The escalation of pressure against Iraqi President Saddam Hussein by the United States is part of a delicate new effort at brinkmanship -- to scare Saddam into relinquishing Kuwait, to prepare the American people for possible hostilities and, if war comes, to improve U.S. firepower on the ground, according to high-ranking administration officials.

The administration's tactics include a more explicit rhetorical threat to use force by President Bush and Secretary of State James A. Baker III, the possible deployment of tens of thousands of additional armored troops to the Arabian peninsula, Baker's forthcoming trip to the gulf region and still more resolutions against Iraq at the United Nations, where the United States assumes the chair of the Security Council for the next month.

All these efforts could put U.S. forces in the gulf closer to conflict, but they also are intended to drive Saddam into retreat, according to the officials and outside analysts. If he does not budge, then Bush will have to decide, perhaps in November or December, about whether to go to war to liberate Kuwait.

The president's rhetorical and logistical offensive is complicated by the need to prepare an increasingly skeptical American public for a possible conflict, and at the same time avoid a domestic backlash that could make it harder to make war.

"We have two very distinct audiences," said a senior State Department official. "Saddam Hussein is listening to all of this and you hope he cracks or falls on the floor and comes to Jesus. But at the same time you have to be careful with the domestic audience. You've got to explain what you're doing here."

The complex problem of sending signals to different audiences -- domestic and foreign -- has plagued U.S. policy-makers in numerous foreign crises. So it has been in this confrontation, and there was fresh evidence of the problem yesterday: Bush told congressional leaders his patience with Saddam was wearing thin, but key lawmakers warned him against moving precipitously toward war.

In the same vein, Baker charged in a speech Monday that U.S. hostages are being abused in captivity, but the lawmakers questioned whether the administration is searching for a pretext to fight.

A similar push-and-pull dynamic rippled through international diplomacy in recent days when both the Soviet Union and France talked optimistically about peace prospects while the United States, Britain and others have beat the drums of war ever louder.

Senior U.S. officials said the administration's strategy for the next few weeks is to "calibrate" a steady increase in pressure against Saddam. "You don't want to shoot all your ammunition at once," said the State Department official.

Baker's trip, which is planned as an effort to solidify the alliance, will include meetings with Soviet Foreign Minister Eduard Shevardnadze as well as visits to Saudi Arabia, Egypt, Turkey, France and Britain.

Charles Kupchan, assistant professor of politics at Princeton and author of a book on Persian Gulf security, said the new allied pressure tactics are clearly designed to prepare for war while creating the maximum pressure for a peaceful solution if possible.

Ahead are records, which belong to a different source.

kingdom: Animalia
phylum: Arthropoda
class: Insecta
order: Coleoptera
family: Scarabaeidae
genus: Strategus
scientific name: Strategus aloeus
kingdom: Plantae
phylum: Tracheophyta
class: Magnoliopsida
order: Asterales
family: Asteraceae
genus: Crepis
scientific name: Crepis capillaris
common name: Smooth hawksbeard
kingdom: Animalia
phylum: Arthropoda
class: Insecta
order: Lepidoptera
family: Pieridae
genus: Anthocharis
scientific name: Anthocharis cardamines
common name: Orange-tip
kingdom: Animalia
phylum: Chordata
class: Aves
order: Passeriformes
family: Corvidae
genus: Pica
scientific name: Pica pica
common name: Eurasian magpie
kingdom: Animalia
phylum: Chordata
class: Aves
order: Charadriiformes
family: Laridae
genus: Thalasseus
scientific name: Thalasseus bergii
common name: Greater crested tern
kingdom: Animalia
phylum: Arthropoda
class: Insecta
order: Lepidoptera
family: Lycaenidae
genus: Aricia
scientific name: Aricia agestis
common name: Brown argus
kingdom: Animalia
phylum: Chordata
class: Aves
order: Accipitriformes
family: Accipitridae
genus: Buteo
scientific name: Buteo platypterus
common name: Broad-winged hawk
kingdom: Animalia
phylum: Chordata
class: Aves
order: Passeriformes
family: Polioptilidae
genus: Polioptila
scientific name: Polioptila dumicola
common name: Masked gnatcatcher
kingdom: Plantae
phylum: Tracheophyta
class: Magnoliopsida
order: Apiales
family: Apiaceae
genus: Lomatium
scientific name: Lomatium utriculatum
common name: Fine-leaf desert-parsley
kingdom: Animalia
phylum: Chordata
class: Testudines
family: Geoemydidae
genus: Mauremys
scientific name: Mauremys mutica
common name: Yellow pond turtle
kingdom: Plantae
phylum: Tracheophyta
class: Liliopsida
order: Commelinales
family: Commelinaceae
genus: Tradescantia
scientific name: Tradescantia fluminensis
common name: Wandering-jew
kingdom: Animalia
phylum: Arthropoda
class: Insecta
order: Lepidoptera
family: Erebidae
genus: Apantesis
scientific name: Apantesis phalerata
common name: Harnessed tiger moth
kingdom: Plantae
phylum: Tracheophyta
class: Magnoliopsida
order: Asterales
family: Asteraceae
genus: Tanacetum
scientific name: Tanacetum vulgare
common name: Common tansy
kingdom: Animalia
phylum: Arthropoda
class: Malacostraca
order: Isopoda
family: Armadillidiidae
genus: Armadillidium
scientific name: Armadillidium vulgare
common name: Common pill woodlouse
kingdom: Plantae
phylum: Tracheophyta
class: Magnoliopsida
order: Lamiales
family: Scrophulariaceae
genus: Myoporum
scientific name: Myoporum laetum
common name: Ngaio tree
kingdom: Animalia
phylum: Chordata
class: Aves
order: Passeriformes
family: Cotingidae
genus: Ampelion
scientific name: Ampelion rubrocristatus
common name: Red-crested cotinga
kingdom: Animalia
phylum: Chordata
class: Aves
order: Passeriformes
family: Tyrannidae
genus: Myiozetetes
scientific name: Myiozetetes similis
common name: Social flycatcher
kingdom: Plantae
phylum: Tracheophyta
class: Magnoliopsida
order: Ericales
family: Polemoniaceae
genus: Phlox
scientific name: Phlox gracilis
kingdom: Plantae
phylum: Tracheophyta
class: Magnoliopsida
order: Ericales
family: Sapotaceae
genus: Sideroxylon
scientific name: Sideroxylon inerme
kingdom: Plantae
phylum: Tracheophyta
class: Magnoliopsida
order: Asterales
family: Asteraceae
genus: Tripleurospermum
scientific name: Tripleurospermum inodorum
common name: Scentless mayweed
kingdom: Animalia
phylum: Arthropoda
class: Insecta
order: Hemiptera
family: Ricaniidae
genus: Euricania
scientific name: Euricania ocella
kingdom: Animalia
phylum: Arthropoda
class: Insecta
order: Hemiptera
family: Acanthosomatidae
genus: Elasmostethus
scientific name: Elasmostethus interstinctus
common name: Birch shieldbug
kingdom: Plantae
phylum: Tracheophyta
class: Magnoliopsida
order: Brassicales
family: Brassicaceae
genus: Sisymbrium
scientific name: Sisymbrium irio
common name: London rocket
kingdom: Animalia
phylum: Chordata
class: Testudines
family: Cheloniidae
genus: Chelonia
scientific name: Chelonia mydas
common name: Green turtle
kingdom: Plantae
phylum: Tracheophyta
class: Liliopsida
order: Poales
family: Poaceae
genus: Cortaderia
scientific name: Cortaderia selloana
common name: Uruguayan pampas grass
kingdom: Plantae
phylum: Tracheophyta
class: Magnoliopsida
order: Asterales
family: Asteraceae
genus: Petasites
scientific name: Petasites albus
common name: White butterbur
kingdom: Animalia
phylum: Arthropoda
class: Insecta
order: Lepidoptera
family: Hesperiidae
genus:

"There's no question if you are playing a game of brinkmanship you create the best possible position you can before you begin to negotiate," he said. "At this point, those negotiations are not going to pay off. The Russians have been trying to open a door and it hasn't succeeded.

"Possibly this is an attempt to turn the screw one more level," he said of the Pentagon decision to perhaps deploy up to 100,000 troops and heavy armored divisions from Europe and elsewhere to join the more than 200,000 U.S. soldiers and sailors already in the gulf region.

"But given the nature of the deployment, you can't see it only as that. There is clearly a move toward war-fighting. This is much more than deterrent posturing -- you have a sufficient deterrent {already} on the ground. I interpret that size deployment as something that clearly has the goal of upping the ante not simply in bargaining but in firepower."

The administration activity comes as Saddam, more directly than before, is probing for weak links in the alliance's resolve. Senior U.S. officials were chagrined this week when Soviet President Mikhail Gorbachev suggested that an inter-Arab meeting be convened to resolve the crisis, just the kind of bargaining that officials believe could lead to incomplete compliance with the U.N. demands -- thus, a defeat for Bush's goals. Last week, the U.S. officials were similarly upset with a suggestion by the Saudi defense minister that territorial concessions were possible to get Saddam out of Kuwait.

Yesterday, the United States quickly asked Soviet officials for a clarification of Gorbachev's remark, while continuing to praise his cooperation. Separately, Soviet officials insisted that Gorbachev was not trying to create a crack in the alliance.

Senior U.S. officials said they believe France and the Soviet Union are staking out positions somewhat independent of the United States in the event of hostilities, to preserve their long-standing relationships in the Middle East.

The U.S. officials said they had received firm reports that the Soviet diplomatic mission by envoy Yevgeny Primakov had produced no sign of a change in Saddam's attitude. These officials said Saddam had rejected any settlement in line with the U.N. resolutions, and he had demanded new bargaining with Arab states and an international peace conference linked to the Arab-Israeli conflict.